Les routes de l’exil : entre poussière et détresse
Makobola, Fizi-centre, Point Zéro Kwa Mulima… les axes du territoire se peuplent de pas précipités et de regards hagards. Des familles entassées dans des écoles et des églises, leurs vies suspendues au fil des combats entre FARDC et rebelles de l’AFC-M23.
Chaque pas est un écho de fragilité, chaque route un miroir des défaillances de l’État. Les vivres manquent, les abris sont insuffisants, et la peur devient la seule compagne de voyage de milliers de déplacés.

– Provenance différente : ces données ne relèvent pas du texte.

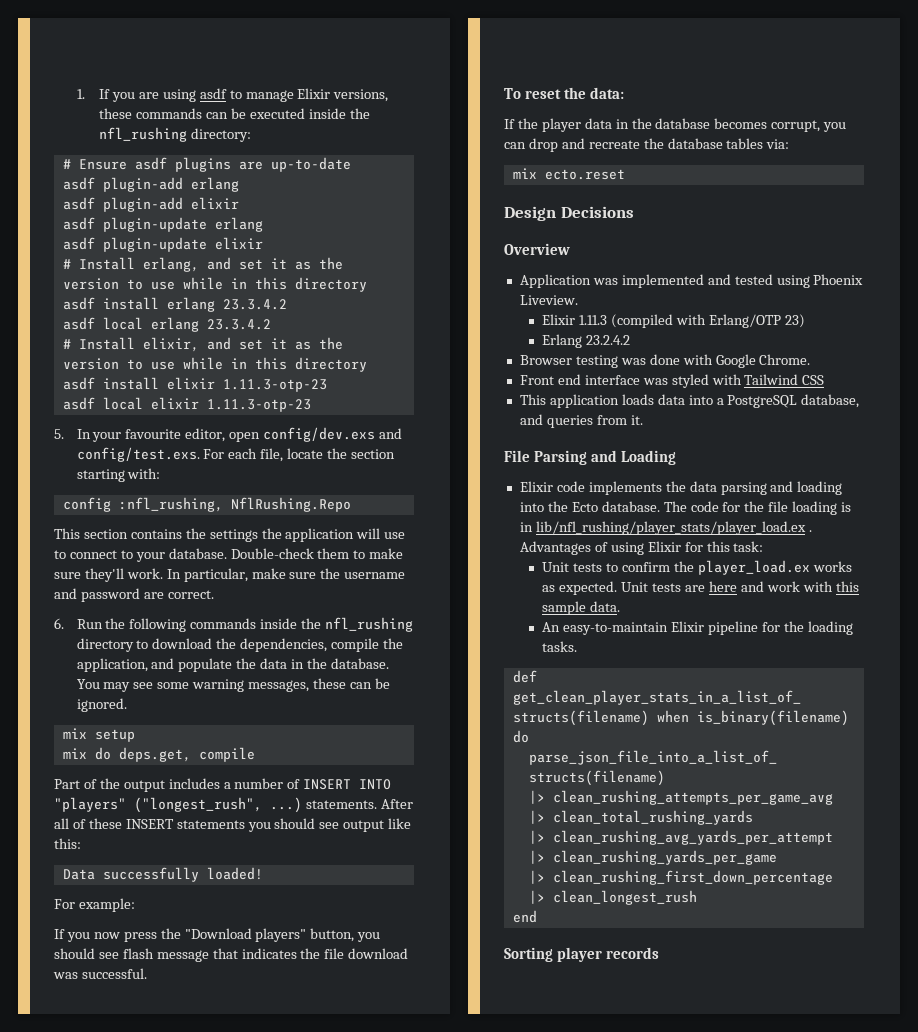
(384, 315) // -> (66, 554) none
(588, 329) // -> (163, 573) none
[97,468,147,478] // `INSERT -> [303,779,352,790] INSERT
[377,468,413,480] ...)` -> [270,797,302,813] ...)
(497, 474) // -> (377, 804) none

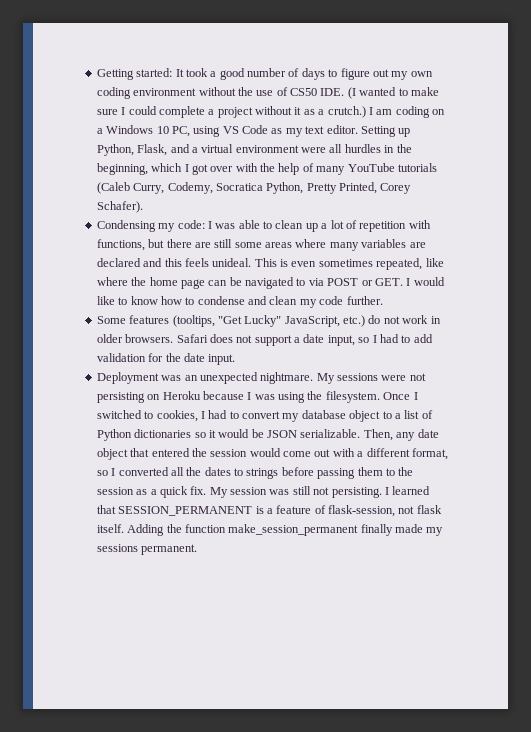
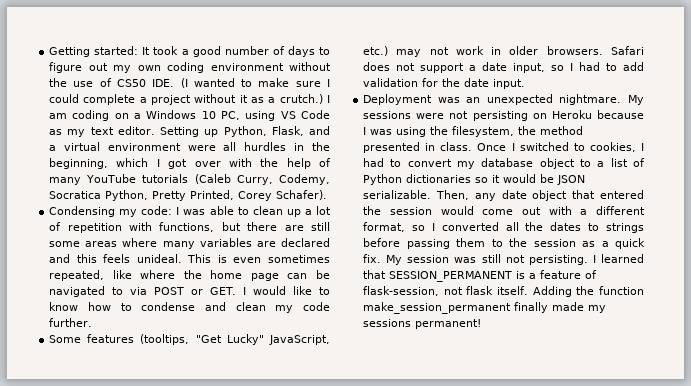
[368,315,381,324] do -> [396,49,422,57] may
[325,391,380,403] filesystem. -> [452,126,584,137] [363,142,473,153] filesystem, the method presented in class.
[141,544,198,555] permanent. -> [415,319,482,329] permanent!

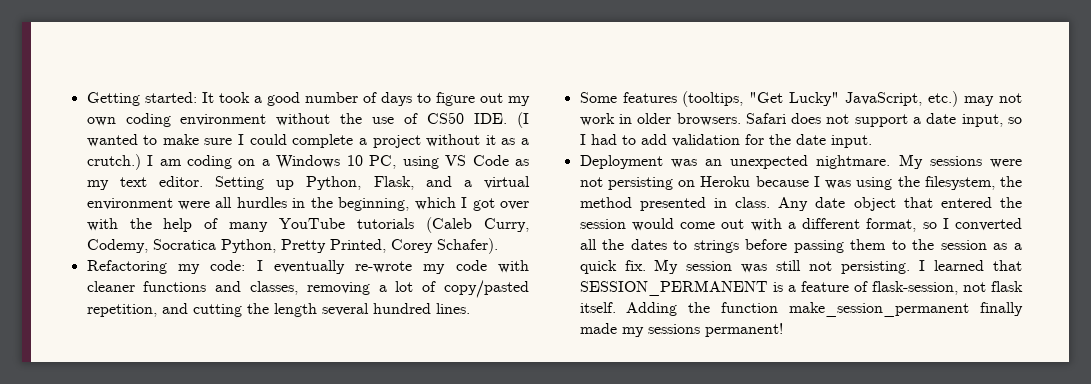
[49,206,116,217] Condensing -> [86,260,167,274] Refactoring
[183,206,331,217] [49,222,330,233] [49,238,330,249] [49,254,330,263] [49,270,330,281] [49,286,330,297] [49,302,330,313] [49,318,93,327] was able to clean up a lot of repetition with functions, but there are still some areas where many variables are declared and this feels unideal. This is even sometimes repeated, like where the home page can be navigated to via POST or GET. I would like to know how to condense and clean my code further. -> [273,260,529,274] [86,280,529,298] [86,303,470,317] eventually re-wrote my code with cleaner functions and classes, removing a lot of copy/pasted repetition, and cutting the length several hundred lines.
[477,142,644,152] [363,158,645,169] [363,174,586,185] [363,190,496,201] Once I switched to cookies, I had to convert my database object to a list of Python dictionaries so it would be JSON serializable. Then, any -> [778,197,809,211] Any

Le lac Tanganyika : miroir de maladies et d’angoisses
Le littoral du lac, paisible en apparence, cache des foyers de choléra et de rougeole. Ici, les enfants sont des radeaux fragiles sur des eaux tourmentées, exposés à des épidémies qui pourraient ravager la jeunesse. Les abris improvisés se font prisons et refuges à la fois, perturbant l’école et les églises. La société, dans ces lieux, se fracture entre survie et résilience. L’administrateur Samy Kalonji Badibanga tire la sonnette d’alarme : il faut des vivres, des soins, des abris, et surtout, une intervention immédiate.
L’appel suspendu : humanité en équilibre
Face à ce tableau de désolation, l’État et la communauté humanitaire doivent jouer une symphonie coordonnée. Sans action rapide, la tragédie s’installe et les déplacés deviennent des fantômes du territoire, visibles seulement dans la statistique. Les défis sont multiples : sécurité alimentaire, santé publique, protection de l’enfance, maintien de l’éducation. Mais le fil reste fragile : un geste trop tardif et les vies basculent. La crise de Fizi n’est pas seulement un appel au secours, c’est un miroir de nos responsabilités collectives et de la fragilité des institutions face aux forces du chaos.
Fizi n’est pas qu’un territoire, c’est un laboratoire de l’urgence et de la fragilité humaine. Les déplacés sont les témoins de notre capacité à protéger, coordonner et agir. Le temps presse, et chaque jour de silence creuse davantage les cicatrices de ces populations vulnérables. L’appel est clair : agir vite, agir ensemble, agir humainement.